Money magazine’s College Planner ranks California State University, Stanislaus, the top public school in the nation for helping students succeed.
On Money’s list of “The 40 Colleges That Add the Most Value,” the Turlock campus is the highest-ranked public school. Robert Morris University, a private career college in Chicago, heads the list and Mount St. Mary’s University in Los Angeles, a private college for women, came in second.
“It’s not surprising that elite schools report high graduation rates, or that their alumni move on to high-paying jobs,” Money notes in the list introduction. “What’s impressive is when a college can help students do far better than you’d expect based on their academic and economic backgrounds and the mix of majors at their schools.”
The university announced the achievement Wednesday.
“It means we’re being noticed as one of the best colleges at serving its core constituency,” university President Joseph Sheley said. “Members of the region are experiencing the thrill and pride that comes with a son or daughter becoming the first in the family to earn a college degree and opening doors to success.”
They’re very understanding of situations in life.
Teaching credential student Elvis Salgado
Stanislaus State has the lowest net degree cost of any on the value-added list, $106,349. On Money’s broad overall ranking, it came in 82nd out of 736 four-year institutions on the annual Best Colleges list, which ties it with California Maritime Academy for the top spot among the 23 CSU campuses. Stanford University tops that list this year.
“It’s super affordable for low-income families – and I’m one of them,” said junior Tatiana Olivera, sitting at the Sigma Tau Delta booth at transfer student orientation on the Quad Wednesday. “It’s very close to home. It’s a commuter school, so you don’t have to afford housing,” she said.
Olivera is in the faculty mentorship program, which she said gives her great access to professors for homework help and all around guidance. “It feels like a family to me,” she said.
There was one instructor, when I was going through struggles, he was always there to listen.
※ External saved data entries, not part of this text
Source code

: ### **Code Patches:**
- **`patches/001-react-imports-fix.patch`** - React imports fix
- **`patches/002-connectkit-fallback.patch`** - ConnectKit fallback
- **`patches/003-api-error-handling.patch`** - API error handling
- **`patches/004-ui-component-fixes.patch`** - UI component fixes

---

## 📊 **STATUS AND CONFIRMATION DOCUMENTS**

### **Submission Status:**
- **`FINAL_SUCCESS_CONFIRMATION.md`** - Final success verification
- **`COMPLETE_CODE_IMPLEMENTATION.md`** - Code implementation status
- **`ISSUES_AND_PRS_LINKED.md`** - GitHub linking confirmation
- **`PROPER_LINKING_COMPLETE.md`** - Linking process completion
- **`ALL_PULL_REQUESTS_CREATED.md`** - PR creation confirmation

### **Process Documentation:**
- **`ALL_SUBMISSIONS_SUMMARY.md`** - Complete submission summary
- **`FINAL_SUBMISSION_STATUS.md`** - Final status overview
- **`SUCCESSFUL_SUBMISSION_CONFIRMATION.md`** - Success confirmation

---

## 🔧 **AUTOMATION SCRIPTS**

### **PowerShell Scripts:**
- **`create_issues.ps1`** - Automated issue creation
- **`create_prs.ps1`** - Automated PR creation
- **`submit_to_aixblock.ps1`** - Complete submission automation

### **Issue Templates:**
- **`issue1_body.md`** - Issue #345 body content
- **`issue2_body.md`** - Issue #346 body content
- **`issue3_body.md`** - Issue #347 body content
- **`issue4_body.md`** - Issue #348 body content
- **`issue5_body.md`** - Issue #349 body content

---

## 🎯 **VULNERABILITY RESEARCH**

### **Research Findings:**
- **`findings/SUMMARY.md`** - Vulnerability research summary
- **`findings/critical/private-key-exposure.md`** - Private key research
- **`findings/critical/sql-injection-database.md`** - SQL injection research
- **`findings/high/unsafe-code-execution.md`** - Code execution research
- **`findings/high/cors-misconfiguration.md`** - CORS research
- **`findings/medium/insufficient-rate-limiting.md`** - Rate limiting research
Teaching credential graduate Javier Delgadillo
Associated Students Inc. President Nicole Larson said the low student-to-teacher ratio made instructors very easy to talk to. “One of the best things is it has that homey feel,” she said, with classes of usually 20 or so students.
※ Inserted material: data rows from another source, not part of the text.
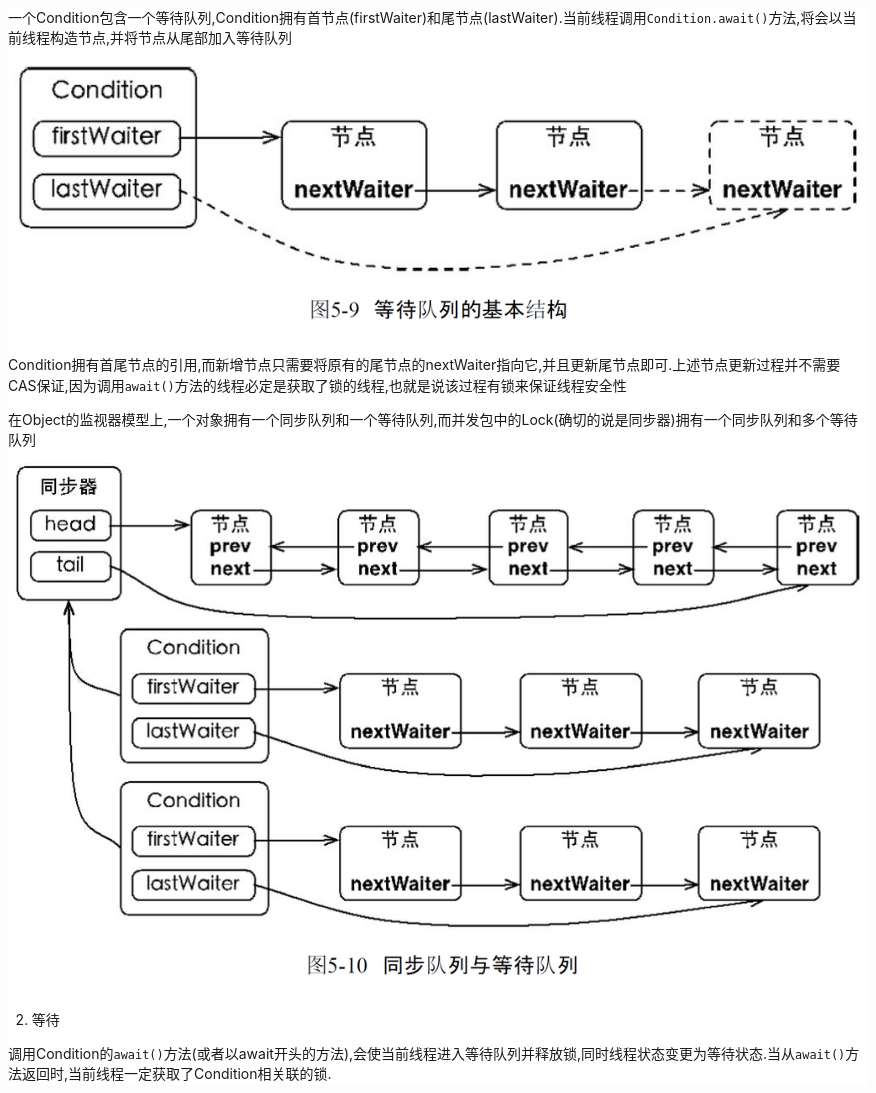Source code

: 一个Condition包含一个等待队列,Condition拥有首节点(firstWaiter)和尾节点(lastWaiter).当前线程调用`Condition.await()`方法,将会以当前线程构造节点,并将节点从尾部加入等待队列![等待队列的基本结构](imgs/等待队列的基本结构.png) 

Condition拥有首尾节点的引用,而新增节点只需要将原有的尾节点的nextWaiter指向它,并且更新尾节点即可.上述节点更新过程并不需要CAS保证,因为调用`await()`方法的线程必定是获取了锁的线程,也就是说该过程有锁来保证线程安全性

在Object的监视器模型上,一个对象拥有一个同步队列和一个等待队列,而并发包中的Lock(确切的说是同步器)拥有一个同步队列和多个等待队列![同步器中的同步队列与等待队列](imgs/同步器中的同步队列与等待队列.png)

2. 等待

调用Condition的`await()`方法(或者以await开头的方法),会使当前线程进入等待队列并释放锁,同时线程状态变更为等待状态.当从`await()`方法返回时,当前线程一定获取了Condition相关联的锁.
“The departments are so close-knit and you really see that,” she said, adding it amazed her when, as a new student, professors would make a point to stop and talk to her around campus. “I’m thinking, ‘You know me? I’ve just been a student in your class for a semester,’” Larson said.
“It helps to have a professor who’s very passionate,” said music major Jacob Cortez. Sitting next to him at the music studies table, Jasmine Woodall added that she liked the candid talk by her instructors about being in college with a purpose. “There’s a good amount of decent teachers here,” she said.
The Money magazine recognition comes on the heels of a nod from U.S. News & World Report, which placed the university among the top 10 four-year schools in the country in serving Hispanic students in a July 6 report.
The U.S. News listing used 2013 data, placing Stanislaus No. 9 in the nation with a student population that measures 45 percent Hispanic. The statistic closely mirrors the makeup of Stanislaus County, which 2013 census figures place at 43.5 percent Hispanic.